Back in the day, before Britain was run by the David Cameron-led coalition, many of us assumed that, under the weight of the public spending axe, a Conservative government would wriggle out of its commitment to keep upping the UK government’s aid budget to 0.7% of national income. It seemed like a no-brainer that increasing spending on people who aren’t UK taxpayers when Brits are seeing their own services cut was just not going to wash politically. Well, we were wrong (so far).
Whether it was the influence of the Conservatives’ coalition partners, the Liberal Democrats, Mr Cameron’s wish to avoid the ‘nasty party’ monicker for his party, or (perish the thought) because even Tories can care about global poverty, is not clear. What is certain, however, is that Andrew Mitchell, the International Development Secretary, will have his work cut out spending all this new cash if, at the same time, he is to fulfill his promise to deliver results and thereby convince voters that this is, indeed, money well spent.

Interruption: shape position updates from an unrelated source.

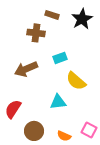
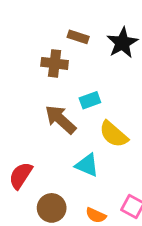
brown arrow: (26, 69) -> (60, 119), moved, turned 65
cyan triangle: (58, 102) -> (87, 165), turned 30

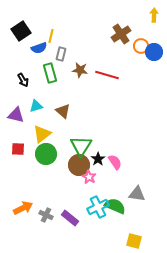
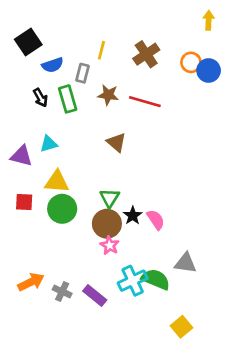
brown cross: (121, 34) -> (146, 54), moved
yellow line: (51, 36) -> (101, 50), moved
black arrow: (23, 80) -> (40, 98), moved
brown triangle: (63, 111) -> (116, 142), moved
yellow triangle: (42, 134) -> (57, 182), turned 42
green triangle: (81, 146) -> (110, 198), size x0.7
pink star: (89, 177) -> (110, 245), moved
yellow square: (134, 241) -> (181, 327), turned 35

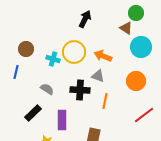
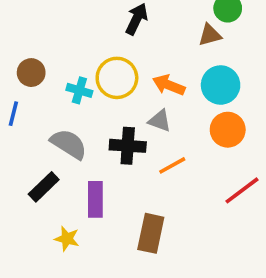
brown triangle: (126, 28) -> (210, 35), turned -48
cyan circle: (141, 47) -> (221, 85), moved
gray semicircle: (47, 89) -> (69, 144), size x1.5
orange line: (105, 101) -> (172, 165), turned 49

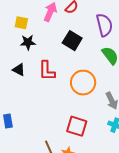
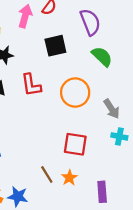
black square: (72, 41) -> (55, 46), turned -36

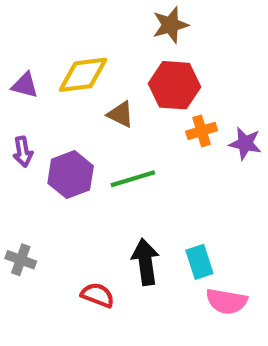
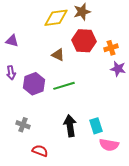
yellow diamond: (83, 75) -> (56, 18), moved
orange cross: (202, 131) -> (111, 48), moved
gray cross: (21, 260) -> (23, 125), moved
red semicircle: (98, 295) -> (40, 151), moved

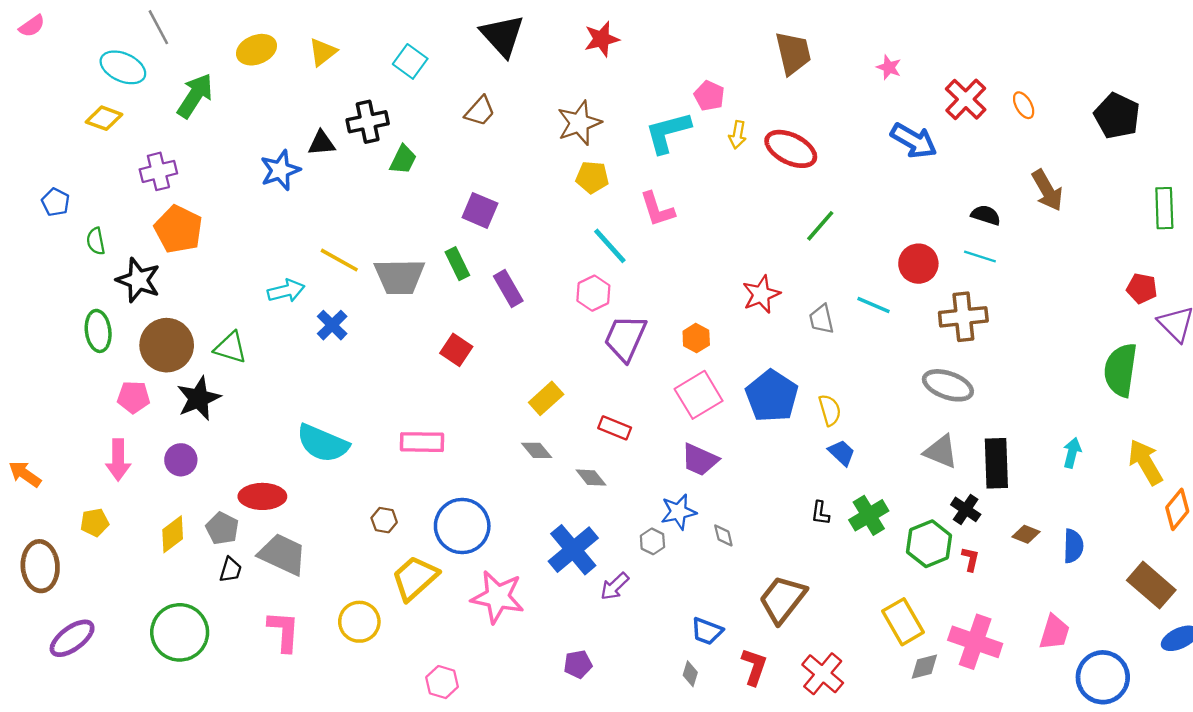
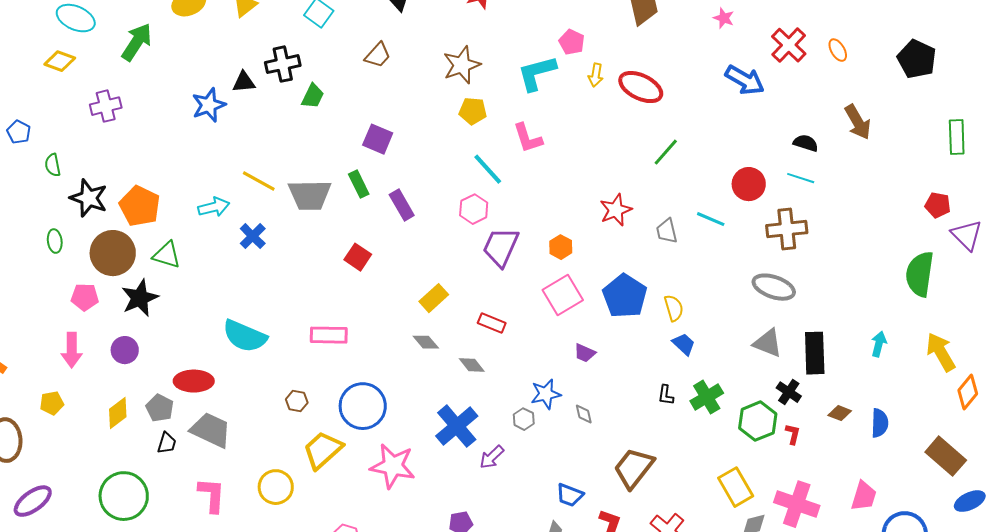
orange pentagon: (178, 229) -> (140, 206), moved
green ellipse: (98, 331) -> (55, 241), size x0.7
purple trapezoid: (700, 460) -> (585, 353), moved, size x0.7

Unfortunately for Mr Mitchell, according to his Department’s own research, the public is getting weary of aid: when asked in February 2010 (before the election and before the cuts) whether they supported more government aid only 35% of respondents said ‘yes’, down from nearly 50% only 18 months previously. Worse, the number who thought that aid was ‘pointless’ because of corruption had shot up by thirteen percentage points over the same period. Something clearly needs to be done to stop aid being a vote-loser.
When in opposition, one of Mr Mitchell’s big ideas was to run a scheme called ‘My Aid’, whereby citizens’ votes on a shortlist of projects would determine where a small amount of the aid budget would go. Though we liked the spirit of the idea, at the time we commented that, frankly, it sucked. Better, we said, to use the cash to finance a “match-funding” scheme for citizens’ own donations, on the grounds that this could catalyse more funding for development (the match money acting as a prompt to actually give, rather than just think about it) and get people thinking more seriously about where best the money should be spent. So we are chuffed to see that Mr Mitchell’s department has just launched a consultation on a scheme that is along the lines of what we proposed.
Aid technocrats will no doubt bristle at such populism (the development community are a terribly snobbish lot*). Yet the public is increasingly empowered by information and analysis to understand these issues and make informed choices – what we call ‘mass philanthrocapitalism’. Our hope is that organisations like New Philanthropy Capital, GlobalGiving, seethedifference, and the media will step up to help crowdsource more effective aid spending.
*Michael worked at DFID for 12 years.